Activity A: In the blog post about the writing collective, by how many words did the writer miss the 2020-word goal?
Activity B: Keep writing the blog post about the writing collective from its final sentence.

Document passage:
>>>>

Das Hier #30
I failed us by this much in the reaching of 2020 words!
I am beside myself in disappointment as I came up short by just 71 words.
That's a joke right?
Only it isn't.
But at least I'm writing in the morning this time, even if I just write my way to 300 words, I'll have at least gotten us off to a good start to the day.
If there's still an us that is because the collective is where exactly?
It's been just me and Dalton since January, which is bad when it's February.
They want me to lead? But how can I lead when they won't follow me?
It's disheartening to say the least.
There's no words
But if one person, a nobody human no less can write a million words in a single year, than a handsome alien and a well efforted human can write a million words yes?
Or make a good effort at it.
But Dalton would have to quit his job to be able to write more than once a day and that's too much of an ask.
So it won't happen this decayear?
That would be disappointing.
"Heads up! Love is good and you should just shut up and let it be as long as it doesn't futt with you directly.That makes sense right?" Said the sentient cactus that was determined to take no shiite from anyone, espcially a human because you humans are the worst. And hating love is sad.
The quarter's end is right around the corner and while I have in fact written in the 1st, yay me, I haven't written much and might not write at all in the 2nd, boo.
So have I lived up to my role as the leader of our collective?
I have not.
I have to do better!
I haven't done better as here it is, the final minutes of the 3rd quarter and I haven't written since the 1st.
This is not what a leader of a collective of writers does.
And as upset as I am by the failure of the fancy pencil, so much so that I drew a drawing about it, that's not the reason for my terrible showing this quarter as I was already not thinking about getting back to the writing before I discovered that the pencil was....
Well, as it was designed by humans, of course it was prone to failure as I couldn't use iit for more than two full days as the lead didn't come out of the pencil.
Are my people perfect? Of course not, but we know how to build a pencil.
And do some other things to that you humans struggle with.
But this is about the pencil, like seriously humans, you couldn't design a pencil that works beyond the using up of the original lead?
That's worth a blasting especially when it's a fancy pencil which means it's not being given away and I have to return it for satisfaction.
And I shouldn't have had to do this.
So shame on you humans and the person who this fancy pencil is attached to because it's one of those known people who has a series of products. I won't say his name because even that could be giving him credit, even though this is a stupid fail that even a youngling on my homeworld wouldn't have committed.

<<<<

Records provided:
>>>>

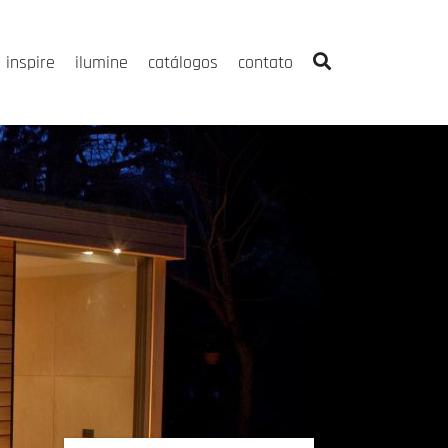
inspire
ilumine
catálogos
contato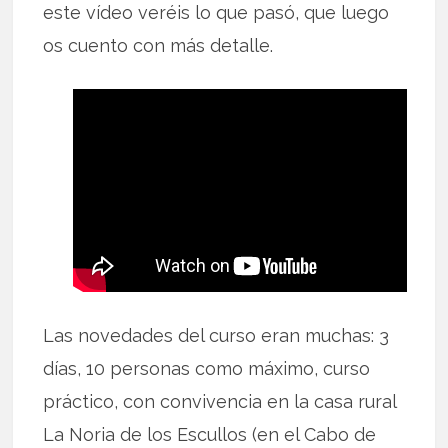
este vídeo veréis lo que pasó, que luego
os cuento con más detalle.
Las novedades del curso eran muchas: 3
días, 10 personas como máximo, curso
práctico, con convivencia en la casa rural
La Noria de los Escullos (en el Cabo de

<<<<

Output A: 71 words.

Output B:
The quarter is nearly over so I will go now and yes, you can imagine that my face is not a happy one.
Be blessed not to have a product that failed ridiculously and especially not on any public stage because that's just embarrassing.
I returned the pencil and pen set that admittedly looked very good on my desk and was being used as often as it could be, at least the pencil was as I don't need the pen as often as I need the pencil. But i was using it and would have enjoyed it for the length of this decade for certain sure.
Only it was apparently designed by an idiot who couldn't make it be used for the years that it should have been.
And this was not an inexpensive set either.
So that makes it worse because if you're charging that much for something, relative to the price friendlier examples of its kind, pencils and pens, it should darn well work for nothing short of a year or two. And longer in fact.
But you humans are amazingly good at futting up things that shouldn't be futted up.
Ah, human exceptionalism eh?
Especially those loud ones, who are for the most part, good peoples, I could just do without their extreme loudness.
Surely I'm not the only one, human or otherwise.
I'm glad that I don't live in that loud place.
It is nice to visit though, I will give them that.
I just want to be fair to you humans because I am a guest on your world after all.
And I would hate to be asked to leave. Or worse, forced to. But you wouldn't do that to me would you?
I'm a friendly alien.
Though being honest with some humans isn't going to gain me any friendliness in return.
Especially on that site for the birds.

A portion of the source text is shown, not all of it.